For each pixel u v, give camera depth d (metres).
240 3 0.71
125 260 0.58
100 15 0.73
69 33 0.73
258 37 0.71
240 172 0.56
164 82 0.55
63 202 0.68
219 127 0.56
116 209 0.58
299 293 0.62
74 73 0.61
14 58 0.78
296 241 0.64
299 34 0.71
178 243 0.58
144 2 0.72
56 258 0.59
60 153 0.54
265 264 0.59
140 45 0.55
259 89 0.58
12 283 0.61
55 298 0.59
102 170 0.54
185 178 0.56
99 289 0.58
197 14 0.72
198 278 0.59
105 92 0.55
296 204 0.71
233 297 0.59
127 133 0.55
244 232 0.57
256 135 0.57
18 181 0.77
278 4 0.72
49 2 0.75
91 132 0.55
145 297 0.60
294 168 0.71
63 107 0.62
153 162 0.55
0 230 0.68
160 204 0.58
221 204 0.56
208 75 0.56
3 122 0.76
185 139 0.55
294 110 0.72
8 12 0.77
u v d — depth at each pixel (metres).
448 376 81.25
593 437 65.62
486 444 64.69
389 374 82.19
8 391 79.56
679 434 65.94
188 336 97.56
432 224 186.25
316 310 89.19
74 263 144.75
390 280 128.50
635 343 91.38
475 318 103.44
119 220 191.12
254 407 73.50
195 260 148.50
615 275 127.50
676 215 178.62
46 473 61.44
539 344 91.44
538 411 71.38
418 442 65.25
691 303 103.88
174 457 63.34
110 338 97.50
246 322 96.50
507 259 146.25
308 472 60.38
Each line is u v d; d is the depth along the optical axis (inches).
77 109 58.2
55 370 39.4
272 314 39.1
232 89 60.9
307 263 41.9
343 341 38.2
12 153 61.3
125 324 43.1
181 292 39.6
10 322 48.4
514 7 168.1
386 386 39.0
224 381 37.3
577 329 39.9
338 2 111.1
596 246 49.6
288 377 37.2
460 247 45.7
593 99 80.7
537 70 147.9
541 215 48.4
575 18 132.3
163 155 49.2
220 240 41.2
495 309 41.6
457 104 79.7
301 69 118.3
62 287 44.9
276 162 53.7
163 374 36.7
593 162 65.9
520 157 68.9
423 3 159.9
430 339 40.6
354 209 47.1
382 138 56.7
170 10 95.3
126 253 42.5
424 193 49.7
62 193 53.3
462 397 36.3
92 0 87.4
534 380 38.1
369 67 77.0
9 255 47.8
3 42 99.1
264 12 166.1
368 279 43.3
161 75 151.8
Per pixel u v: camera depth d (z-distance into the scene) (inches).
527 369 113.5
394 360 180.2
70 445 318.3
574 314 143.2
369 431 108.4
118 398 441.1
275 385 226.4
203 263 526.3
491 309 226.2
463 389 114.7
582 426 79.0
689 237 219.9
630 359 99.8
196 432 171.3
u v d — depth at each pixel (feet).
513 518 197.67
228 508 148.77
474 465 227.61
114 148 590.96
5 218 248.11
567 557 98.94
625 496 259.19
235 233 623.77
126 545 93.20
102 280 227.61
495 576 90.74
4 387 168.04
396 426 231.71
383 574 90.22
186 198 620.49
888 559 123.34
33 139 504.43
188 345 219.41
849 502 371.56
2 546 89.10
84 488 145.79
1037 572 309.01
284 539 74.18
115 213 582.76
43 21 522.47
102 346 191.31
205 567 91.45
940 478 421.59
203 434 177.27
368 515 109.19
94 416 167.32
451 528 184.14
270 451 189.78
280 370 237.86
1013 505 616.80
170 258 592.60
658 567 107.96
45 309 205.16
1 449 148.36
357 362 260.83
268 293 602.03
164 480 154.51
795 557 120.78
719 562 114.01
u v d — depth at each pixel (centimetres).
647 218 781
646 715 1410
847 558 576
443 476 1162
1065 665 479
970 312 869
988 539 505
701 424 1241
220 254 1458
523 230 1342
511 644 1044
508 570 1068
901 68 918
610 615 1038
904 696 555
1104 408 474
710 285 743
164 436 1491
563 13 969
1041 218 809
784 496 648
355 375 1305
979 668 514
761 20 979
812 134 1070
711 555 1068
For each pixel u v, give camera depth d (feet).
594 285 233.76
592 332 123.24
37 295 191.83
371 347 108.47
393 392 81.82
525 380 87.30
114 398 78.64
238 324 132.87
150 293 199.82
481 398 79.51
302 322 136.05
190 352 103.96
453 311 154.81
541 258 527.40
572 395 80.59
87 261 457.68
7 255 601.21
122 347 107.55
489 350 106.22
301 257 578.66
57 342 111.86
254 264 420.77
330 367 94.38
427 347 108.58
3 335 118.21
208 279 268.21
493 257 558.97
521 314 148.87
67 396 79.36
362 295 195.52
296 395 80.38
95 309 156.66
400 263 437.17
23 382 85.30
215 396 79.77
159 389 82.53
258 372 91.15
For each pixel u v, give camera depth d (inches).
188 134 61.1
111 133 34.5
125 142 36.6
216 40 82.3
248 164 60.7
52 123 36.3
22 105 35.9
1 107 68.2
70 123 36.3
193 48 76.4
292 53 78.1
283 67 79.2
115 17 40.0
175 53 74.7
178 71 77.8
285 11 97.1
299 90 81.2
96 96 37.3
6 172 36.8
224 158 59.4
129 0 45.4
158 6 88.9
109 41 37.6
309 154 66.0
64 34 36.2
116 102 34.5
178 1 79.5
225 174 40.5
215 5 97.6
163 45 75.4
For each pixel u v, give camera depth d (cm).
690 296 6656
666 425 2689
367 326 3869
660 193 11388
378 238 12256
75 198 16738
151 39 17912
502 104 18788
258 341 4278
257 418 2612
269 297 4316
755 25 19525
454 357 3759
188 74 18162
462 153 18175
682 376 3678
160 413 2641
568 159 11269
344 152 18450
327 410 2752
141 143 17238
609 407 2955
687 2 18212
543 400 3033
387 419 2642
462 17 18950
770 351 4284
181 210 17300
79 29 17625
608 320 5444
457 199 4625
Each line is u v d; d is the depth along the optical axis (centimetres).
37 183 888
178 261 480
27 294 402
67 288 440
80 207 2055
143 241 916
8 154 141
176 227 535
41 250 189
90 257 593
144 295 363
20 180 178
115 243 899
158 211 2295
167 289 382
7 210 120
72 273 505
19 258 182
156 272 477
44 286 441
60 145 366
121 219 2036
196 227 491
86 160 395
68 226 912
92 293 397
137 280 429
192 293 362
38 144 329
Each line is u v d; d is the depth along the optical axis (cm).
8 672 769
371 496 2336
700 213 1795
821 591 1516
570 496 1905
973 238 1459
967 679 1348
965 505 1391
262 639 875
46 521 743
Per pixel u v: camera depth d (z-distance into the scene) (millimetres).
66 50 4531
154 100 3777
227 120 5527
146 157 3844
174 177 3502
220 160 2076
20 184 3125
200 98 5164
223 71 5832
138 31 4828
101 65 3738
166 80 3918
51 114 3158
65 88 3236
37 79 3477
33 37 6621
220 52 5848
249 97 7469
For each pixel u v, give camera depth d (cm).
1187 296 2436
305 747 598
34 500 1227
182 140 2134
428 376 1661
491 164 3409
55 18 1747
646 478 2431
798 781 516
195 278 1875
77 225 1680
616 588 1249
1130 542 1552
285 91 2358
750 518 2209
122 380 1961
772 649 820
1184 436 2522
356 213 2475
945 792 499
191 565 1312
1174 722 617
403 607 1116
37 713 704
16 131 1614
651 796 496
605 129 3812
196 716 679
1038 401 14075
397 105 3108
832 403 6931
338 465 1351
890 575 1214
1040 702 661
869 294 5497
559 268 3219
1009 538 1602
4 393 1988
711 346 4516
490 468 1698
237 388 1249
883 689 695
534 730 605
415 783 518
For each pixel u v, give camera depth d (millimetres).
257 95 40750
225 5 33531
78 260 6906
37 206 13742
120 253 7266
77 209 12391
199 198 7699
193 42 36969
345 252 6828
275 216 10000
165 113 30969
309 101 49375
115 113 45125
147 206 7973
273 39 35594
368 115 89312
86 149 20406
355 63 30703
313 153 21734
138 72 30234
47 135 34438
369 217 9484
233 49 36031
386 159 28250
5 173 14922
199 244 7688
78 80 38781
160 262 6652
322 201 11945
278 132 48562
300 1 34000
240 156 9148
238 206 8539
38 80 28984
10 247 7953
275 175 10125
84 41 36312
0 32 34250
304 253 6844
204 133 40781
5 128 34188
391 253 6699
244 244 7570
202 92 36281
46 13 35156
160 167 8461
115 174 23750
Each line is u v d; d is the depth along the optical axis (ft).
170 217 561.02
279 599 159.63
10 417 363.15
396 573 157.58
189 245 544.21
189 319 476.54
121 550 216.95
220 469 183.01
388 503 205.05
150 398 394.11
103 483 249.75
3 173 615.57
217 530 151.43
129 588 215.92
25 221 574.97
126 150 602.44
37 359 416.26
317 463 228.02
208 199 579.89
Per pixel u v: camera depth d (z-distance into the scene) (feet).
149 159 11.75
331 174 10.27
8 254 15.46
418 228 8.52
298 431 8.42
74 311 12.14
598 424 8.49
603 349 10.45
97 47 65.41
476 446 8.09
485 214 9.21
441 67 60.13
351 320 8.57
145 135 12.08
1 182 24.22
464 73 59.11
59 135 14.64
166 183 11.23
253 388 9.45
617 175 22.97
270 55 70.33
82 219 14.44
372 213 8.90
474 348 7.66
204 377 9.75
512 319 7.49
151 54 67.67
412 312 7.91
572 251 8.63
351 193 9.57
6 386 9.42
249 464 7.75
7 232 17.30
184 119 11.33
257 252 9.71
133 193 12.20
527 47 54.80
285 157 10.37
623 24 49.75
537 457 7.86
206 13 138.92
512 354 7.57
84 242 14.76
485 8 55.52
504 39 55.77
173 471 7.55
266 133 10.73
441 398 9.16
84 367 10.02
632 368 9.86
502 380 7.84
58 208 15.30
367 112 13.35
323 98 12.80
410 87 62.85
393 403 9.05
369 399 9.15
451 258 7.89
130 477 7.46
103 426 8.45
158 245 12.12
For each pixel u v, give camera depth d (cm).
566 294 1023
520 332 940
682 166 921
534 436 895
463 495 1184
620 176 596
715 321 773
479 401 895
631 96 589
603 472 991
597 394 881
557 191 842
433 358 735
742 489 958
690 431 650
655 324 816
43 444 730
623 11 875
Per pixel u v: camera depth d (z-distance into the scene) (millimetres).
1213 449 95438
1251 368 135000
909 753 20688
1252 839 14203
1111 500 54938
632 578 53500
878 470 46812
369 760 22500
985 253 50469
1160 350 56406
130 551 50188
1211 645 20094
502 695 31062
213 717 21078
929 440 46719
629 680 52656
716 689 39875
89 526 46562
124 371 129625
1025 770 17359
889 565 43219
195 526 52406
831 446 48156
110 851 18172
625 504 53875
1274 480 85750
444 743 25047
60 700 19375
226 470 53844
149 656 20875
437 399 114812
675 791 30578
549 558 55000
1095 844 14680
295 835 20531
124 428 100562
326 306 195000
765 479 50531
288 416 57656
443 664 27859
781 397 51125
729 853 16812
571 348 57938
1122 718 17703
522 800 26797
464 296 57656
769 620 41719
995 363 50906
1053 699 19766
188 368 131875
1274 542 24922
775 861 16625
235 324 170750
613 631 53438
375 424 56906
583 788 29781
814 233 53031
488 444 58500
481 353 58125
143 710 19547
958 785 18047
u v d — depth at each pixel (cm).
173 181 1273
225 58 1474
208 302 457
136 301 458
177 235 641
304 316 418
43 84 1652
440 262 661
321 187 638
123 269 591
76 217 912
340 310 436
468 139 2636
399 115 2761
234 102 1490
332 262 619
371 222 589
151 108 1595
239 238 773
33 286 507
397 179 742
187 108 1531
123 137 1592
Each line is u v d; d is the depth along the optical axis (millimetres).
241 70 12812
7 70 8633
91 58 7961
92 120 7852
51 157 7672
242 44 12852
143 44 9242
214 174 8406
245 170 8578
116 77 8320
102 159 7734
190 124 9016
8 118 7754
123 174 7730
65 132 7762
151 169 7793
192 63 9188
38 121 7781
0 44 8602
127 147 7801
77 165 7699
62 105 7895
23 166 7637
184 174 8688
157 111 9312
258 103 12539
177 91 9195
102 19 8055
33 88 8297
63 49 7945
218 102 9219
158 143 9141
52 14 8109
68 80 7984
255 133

____________

* _TASK STATEMENT_: Every line that contains "camera" should be copied out of the data.

* _RESULT_:
For each pixel u v, give camera depth d (metres).
Per pixel u v: camera depth d (z-distance into the scene) (inches).
For each pixel u v, give camera depth d (feet).
For each pixel u v, give camera depth d (inches).
For each pixel u v, give camera depth d (cm).
Per pixel u v: camera depth d (z-distance into the scene) (millimetres).
For each pixel u v, give camera depth d (cm).
For each pixel u v, give camera depth d (millimetres).
Per pixel u v: camera depth d (z-distance into the scene) (feet).
For each pixel u v, give camera depth d (cm).
Per pixel u v: camera depth d (z-distance into the scene) (millimetres).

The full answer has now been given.